Bobby Aylward (Carlow-Kilkenny, Fianna Fail) | Oireachtas source

I thank the Leas-Cheann Comhairle for selecting this matter for discussion. The drug Vimizim is produced by BioMarin in its manufacturing operations in Shanbally, Co. Cork. It has been granted market authorisation in many countries worldwide for treatment of Morquio A syndrome. This is a rare, degenerative, potentially life threatening genetic condition that affects major organ systems in the body. It can substantially limit the quality of life of those affected and patients rarely live beyond the second or third decade of life.

This drug, Vimizim, is the first and only enzyme replacement therapy designed to target the underlying cause of this disease, which currently affects only ten known patients in Ireland. As my colleague has said, one of these patients is an 11 year-old girl from my constituency, Carlow-Kilkenny, who has battled bravely to lead a robust and fun filled life despite this challenging medical condition. This little girl’s family were delighted when their daughter was one of two Irish children included in the trials for Vimizim which began in September 2011. I want to read a previous statement from her mother, who is in the Gallery, into the record:

This is a progressive and damaging condition. I don't know how she will be without the medicine. It gives her stamina and energy and it is our only chance for her.

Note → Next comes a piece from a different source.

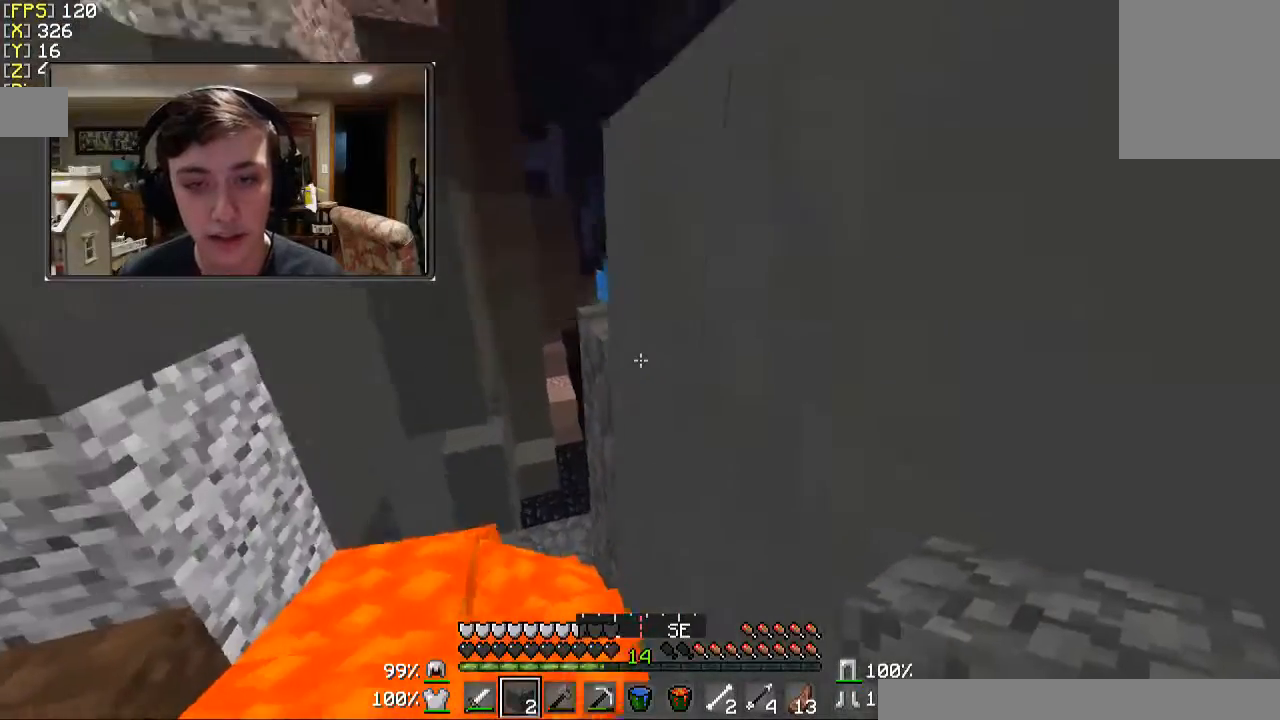
{"keys": ["s"], "mouse": [], "events": [[67, "d", "down"], [67, "s", "up"], [233, "s", "down"], [333, "d", "up"]]}
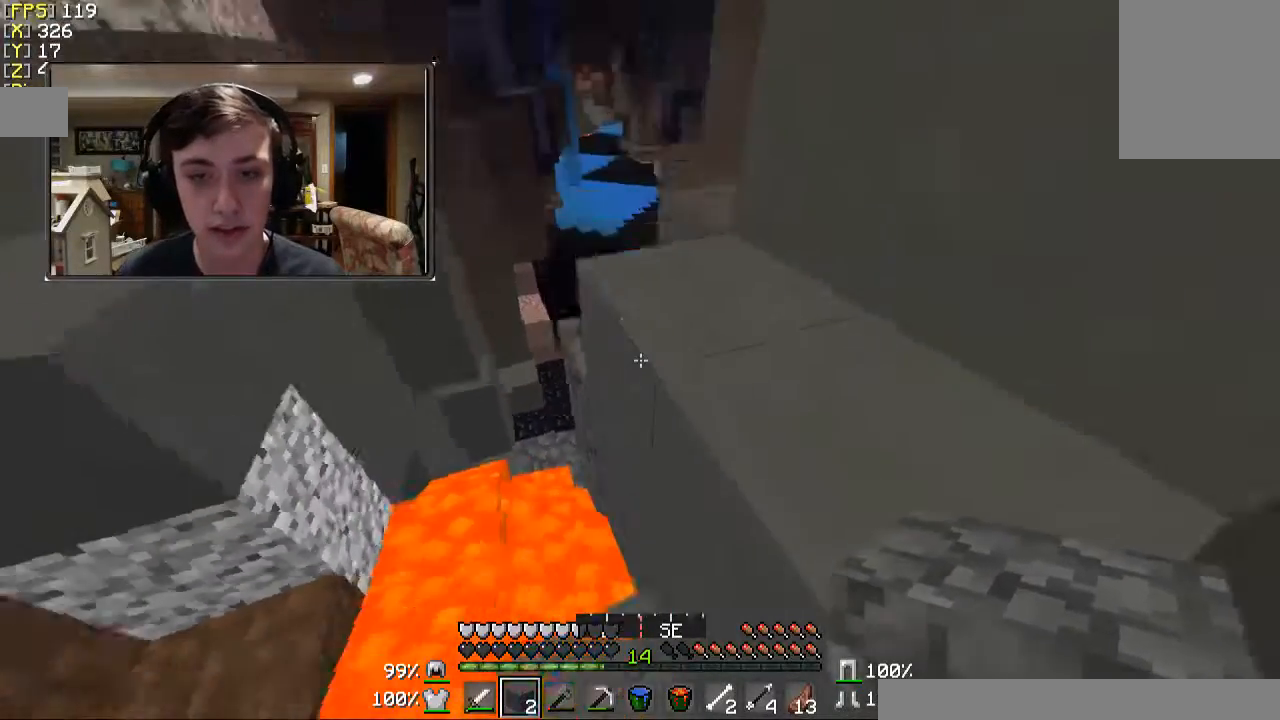
{"keys": [], "mouse": [], "events": [[67, "d", "down"], [167, "s", "up"], [267, "d", "up"], [367, "w", "down"], [433, "w", "up"]]}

Unfortunately this brave young girl could lose her access to this drug very shortly. The voluntary drug supply that has been given to her is being withdrawn next Friday. From next Friday, this child will not have this drug that has given her the quality of life of the last couple of years.

The HSE drugs group has denied a number of applications for reimbursement. It has denied it twice so far. BioMarin submitted an application for reimbursement to the HSE in 2015. On 15 June 2017 it received a letter from the HSE confirming the decision not to reimburse the drug Vimizim in Ireland. The decision not to reimburse the drug on the grounds of insufficient clinical data and lack of value for money is surprising, given the nature of rare disease medicines and the acceptance of these in other countries. BioMarin met with the HSE again in July 2017 and resubmitted additional evidence and a new commercial offering for consideration at the HSE drugs group meeting on 18 September 2017. On 13 November 2017 while attending the HSE on another matter, BioMarin was informed that the HSE would not reimburse Vimizim for Irish patients. That was the second time.

The negative feedback from the HSE for a second time was particularly unfortunate, given that the drug is currently available to children and adults with Morquio A syndrome in many countries following an assessment of the very same data. The drug is currently commercially available to patients in the United Kingdom, our next door neighbours, Northern Ireland which is joined to us, Germany, Spain, France, Italy, the Czech Republic, Hungary, countries in the Middle East, the Russian Federation, Brazil, Canada, and the United States.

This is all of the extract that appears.